- **Action item**
Please filter the entries and return only the lines that include "koude".

———

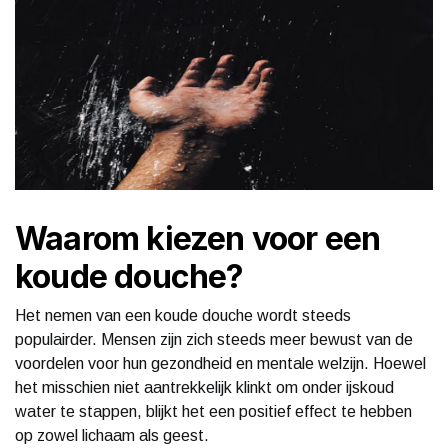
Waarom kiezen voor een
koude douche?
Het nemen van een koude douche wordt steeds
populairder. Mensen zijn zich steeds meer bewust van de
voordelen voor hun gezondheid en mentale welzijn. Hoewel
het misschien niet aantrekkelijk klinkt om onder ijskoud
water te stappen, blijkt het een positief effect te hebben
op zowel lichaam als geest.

———

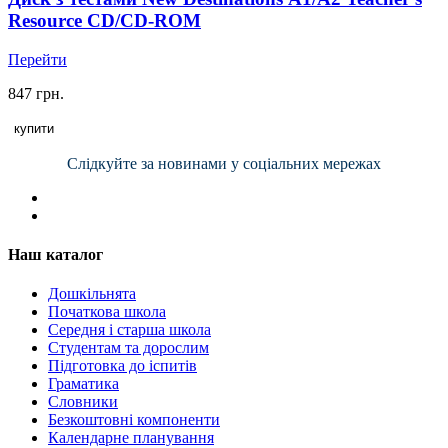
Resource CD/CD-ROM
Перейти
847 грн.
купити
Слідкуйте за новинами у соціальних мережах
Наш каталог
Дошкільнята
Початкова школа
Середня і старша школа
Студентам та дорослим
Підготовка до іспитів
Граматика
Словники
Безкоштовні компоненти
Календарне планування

———

- **Result of this task**
koude douche?
Het nemen van een koude douche wordt steeds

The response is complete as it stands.